═══ Trecho selecionado ═══
La farfalla

Liz Confrizzi

Tuesday, September 20, 2005

No Wonder now!

(prezados visitantes escassos: recomendo ler primeiro o post anterior, pois o que segue é a continuação de uma história que terá continuação, provavelmente, após o meu retorno, abraços)
Tirintina Colida dançou, requebrou, gingou, e seu corpo era nada nos braços mudos ou nos risos cegos e entusiasmados de Wonder. Aquela noite teria sido medíocre se pudesse ser escrita em palavras piegas e batidas.
Mas passado o auge do entusiasmo, Wonder começou a chorar. Sua música tornou-se um grito lancinante e, de início, nem o Zé Maxixe - cara dos mais entendidos em matéria de dor, amor, transas, músicas, filhos, pais, guerras e negócios - saberia explicar a proveniência de tal mugido de terneiro seco, cego e sem o leite das tetas da sua divina mãe vaca.
═══ Entradas exibidas ═══
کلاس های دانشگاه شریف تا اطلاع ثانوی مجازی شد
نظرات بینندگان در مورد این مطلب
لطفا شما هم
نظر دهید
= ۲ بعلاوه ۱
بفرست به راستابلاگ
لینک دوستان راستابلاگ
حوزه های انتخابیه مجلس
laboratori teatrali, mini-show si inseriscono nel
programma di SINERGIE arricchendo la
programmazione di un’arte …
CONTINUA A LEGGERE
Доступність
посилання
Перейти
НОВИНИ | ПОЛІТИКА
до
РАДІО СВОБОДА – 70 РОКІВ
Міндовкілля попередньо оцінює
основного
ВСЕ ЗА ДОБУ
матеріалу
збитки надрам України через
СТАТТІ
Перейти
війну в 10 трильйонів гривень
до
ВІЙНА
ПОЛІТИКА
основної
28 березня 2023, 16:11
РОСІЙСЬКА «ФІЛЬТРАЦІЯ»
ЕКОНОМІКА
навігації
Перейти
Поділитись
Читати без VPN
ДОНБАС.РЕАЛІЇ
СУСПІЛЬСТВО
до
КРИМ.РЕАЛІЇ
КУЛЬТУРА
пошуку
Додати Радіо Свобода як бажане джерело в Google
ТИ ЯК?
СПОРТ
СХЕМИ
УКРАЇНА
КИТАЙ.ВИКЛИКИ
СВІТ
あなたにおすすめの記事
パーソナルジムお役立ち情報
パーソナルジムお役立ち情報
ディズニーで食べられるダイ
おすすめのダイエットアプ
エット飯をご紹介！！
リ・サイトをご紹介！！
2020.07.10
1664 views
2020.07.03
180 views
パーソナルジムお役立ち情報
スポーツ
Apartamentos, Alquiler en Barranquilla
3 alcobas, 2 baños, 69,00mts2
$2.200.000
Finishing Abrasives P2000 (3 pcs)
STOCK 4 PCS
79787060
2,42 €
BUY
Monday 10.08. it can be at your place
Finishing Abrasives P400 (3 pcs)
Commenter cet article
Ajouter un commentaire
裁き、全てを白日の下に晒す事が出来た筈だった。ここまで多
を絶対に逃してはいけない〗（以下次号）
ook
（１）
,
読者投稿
═══
## Problemas e tarefas
a - Reproduza fielmente a parte do trecho que começa nas palavras "(prezados visitantes escassos: recomendo" e termina depois de "piegas e batidas.".
b - No trecho, o que Wonder começou a fazer depois que passou o auge do entusiasmo?
Responda com base somente no trecho.

## Resultados do exercício
a -
(prezados visitantes escassos: recomendo ler primeiro o post anterior, pois o que segue é a continuação de uma história que terá continuação, provavelmente, após o meu retorno, abraços)
Tirintina Colida dançou, requebrou, gingou, e seu corpo era nada nos braços mudos ou nos risos cegos e entusiasmados de Wonder. Aquela noite teria sido medíocre se pudesse ser escrita em palavras piegas e batidas.

b - Começou a chorar.